- Native name: 伊奈祐介
- Born: December 18, 1975 (age 49)
- Hometown: Zushi, Kanagawa

Career
- Achieved professional status: April 1, 1998 (aged 22)
- Badge Number: 228
- Rank: 7-dan
- Retired: May 10, 2024 (aged 48)
- Teacher: Kenji Kobayashi (9-dan)
- Career record: 353–351 (.501)

Websites
- JSA profile page

= Yūsuke Ina =

Japanese shogi player

Yūsuke Ina (伊奈 祐介, Ina Yūsuke) is a Japanese retired professional shogi player who achieved the rank of 7-dan.

==Early life and apprenticeship==
Ina was born in Zushi, Kanagawa on December 18, 1975. He entered the Japan Shogi Association's Apprentice School as a student of Kenji Kobayashi at the rank of 6-kyū in January 1990 and obtained full professional status and the rank of 4-dan in April 1998.

==Shogi professional==
Ina finished the 72nd Meijin Class C2 league (April 2013 – March 2014) with a record of 3 wins and 7 losses, earning a third demotion point, which meant automatic demotion to "Free Class" play.

On April 1, 2024, the posted on its official website that Ina had met the conditions for mandatory requirement for Free Class players, and that his retirement would become official upon completion of his current playing schedule. Ina's retirement became official on May 10, 2024, after losing a Class 5 37th Ryūō League relegation game to Satoru Sakaguchi.
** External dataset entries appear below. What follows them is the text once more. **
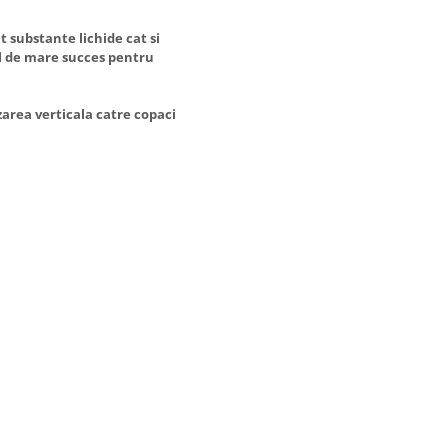
 substante lichide cat si
fel de mare succes pentru
rea verticala catre copaci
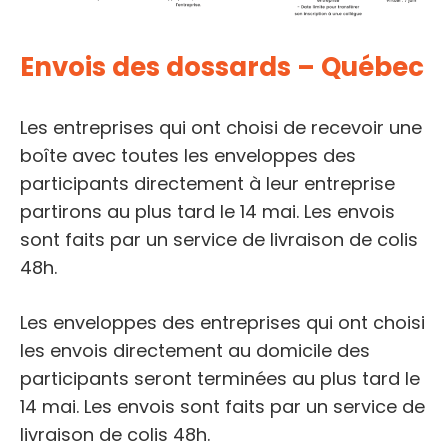
Envois des dossards – Québec
Les entreprises qui ont choisi de recevoir une
boîte avec toutes les enveloppes des
participants directement à leur entreprise
partirons au plus tard le 14 mai. Les envois
sont faits par un service de livraison de colis
48h.
Les enveloppes des entreprises qui ont choisi
les envois directement au domicile des
participants seront terminées au plus tard le
14 mai. Les envois sont faits par un service de
livraison de colis 48h.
Ina retired with a career record of 353 wins and 351 losses for a 0.501 winning percentage.

===Promotion history===
The promotion history for Ina is as follows:
- 6-kyū: 1990
- 1-dan: 1992
- 4-dan: April 1, 1998
- 5-dan: August 13, 2004
- 6-dan: May 22, 2008
- 7-dan: October 23, 2019
- Retired: May 10, 2024

==Personal life==
Ina's wife is a professional go player, and his younger sister is married to shogi professional Akira Watanabe.